(Chart-based quiz items)
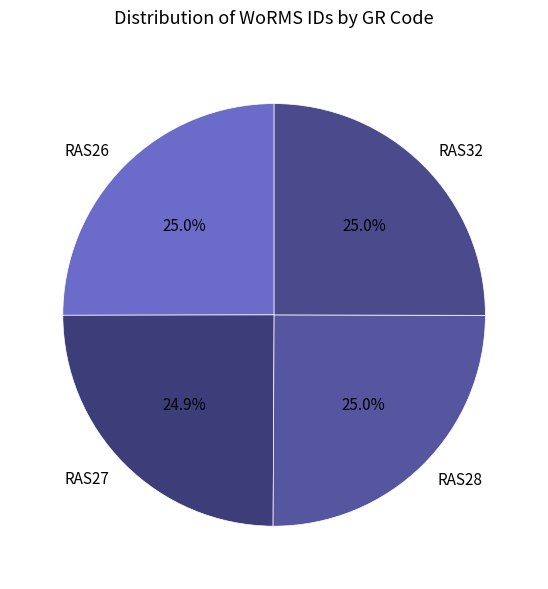

True or false: RAS32 accounts for 13% of the total.

False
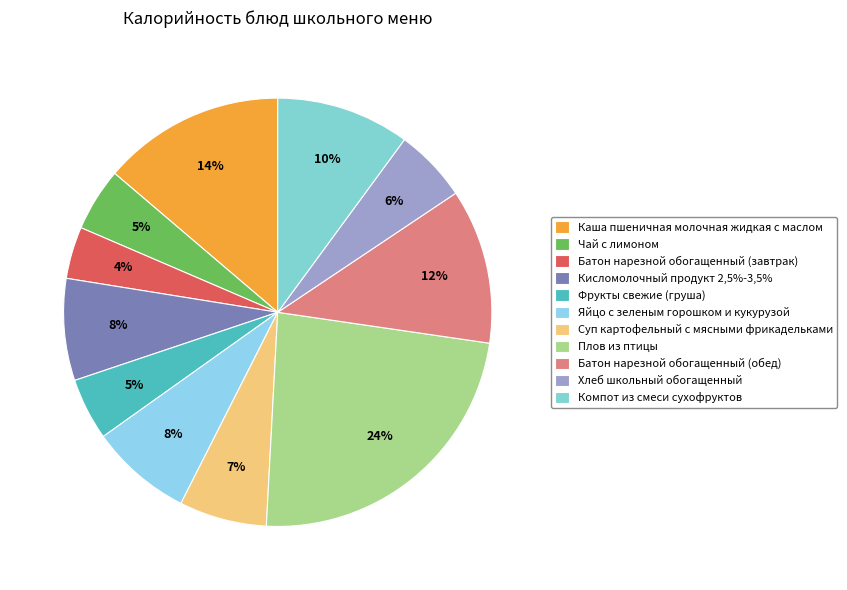

To the nearest percent, what is the difference between the largest and smallest slice percentages?

20%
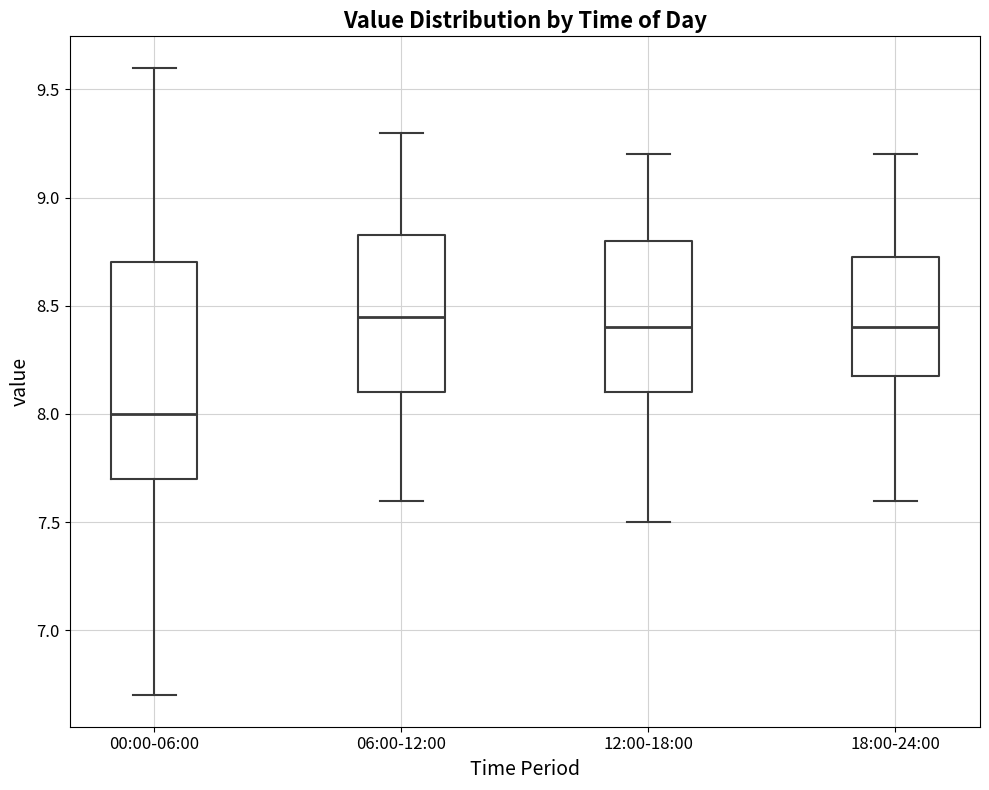

Reading left to right, transcribe this box plot: for each box, give where its median line is, the range the box spans, and where its two whiskers end, as read against the y-axis. The values are not printed on the chart, so give them approximately, as read against the axis.

00:00-06:00: median 8.00, box 7.70 to 8.70, whiskers 6.70 to 9.60
06:00-12:00: median 8.45, box 8.10 to 8.85, whiskers 7.60 to 9.30
12:00-18:00: median 8.40, box 8.10 to 8.80, whiskers 7.50 to 9.20
18:00-24:00: median 8.40, box 8.20 to 8.75, whiskers 7.60 to 9.20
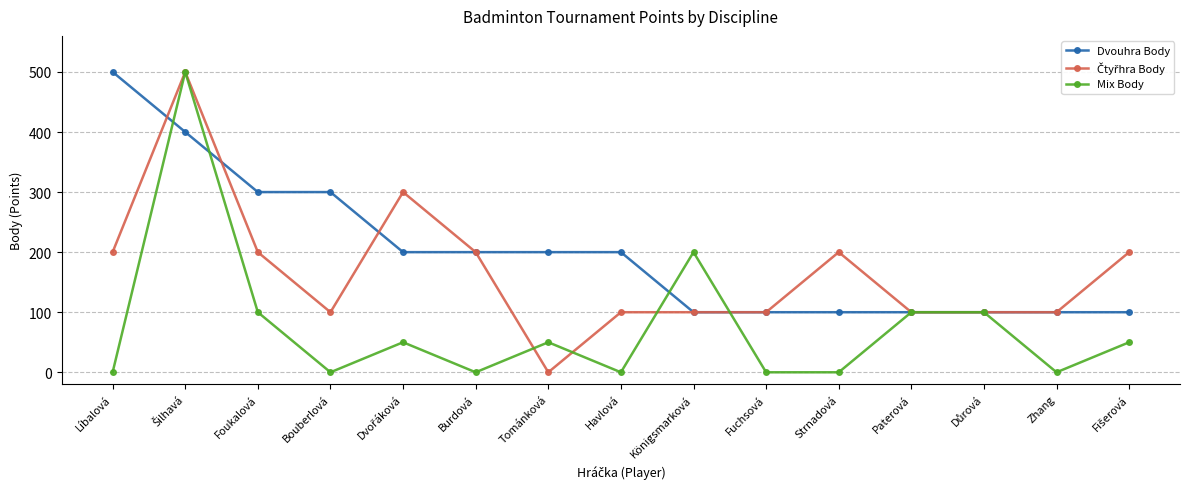

Does the chart have visible grid lines?

Yes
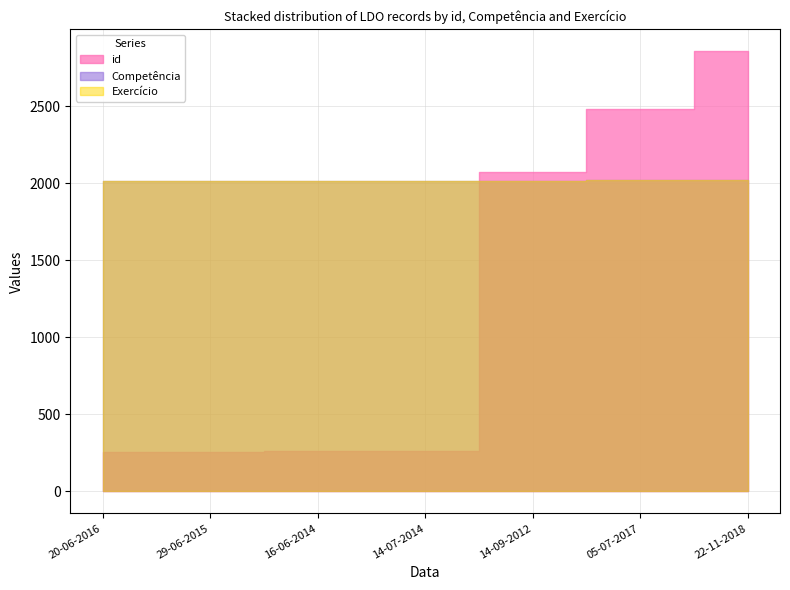

Reading left to right, list all the values displayed in this chart.

id: 20-06-2016=256	29-06-2015=258	16-06-2014=260	14-07-2014=262	14-09-2012=2073	05-07-2017=2482	22-11-2018=2854
Competência: 20-06-2016=2017	29-06-2015=2016	16-06-2014=2015	14-07-2014=2014	14-09-2012=2013	05-07-2017=2018	22-11-2018=2019
Exercício: 20-06-2016=2017	29-06-2015=2016	16-06-2014=2015	14-07-2014=2014	14-09-2012=2013	05-07-2017=2018	22-11-2018=2019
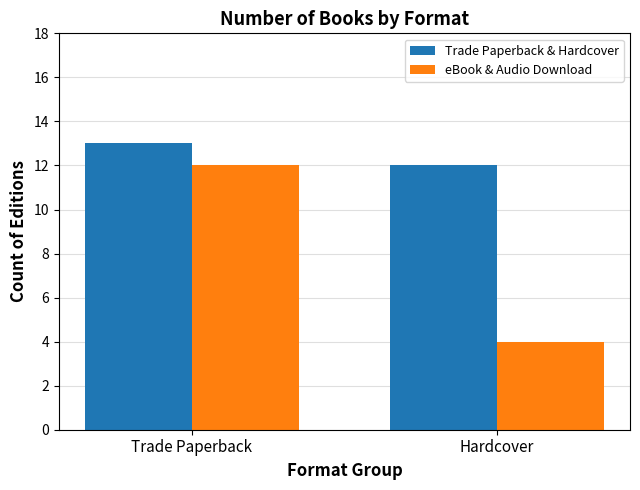

At which label is Trade Paperback & Hardcover closest to 12?

Hardcover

## TASK ITEM
Count the lines in the data above that contain the string "left", treating uppercase and lowercase letters as different. Give only the number.

## SOLUTION BELOW
2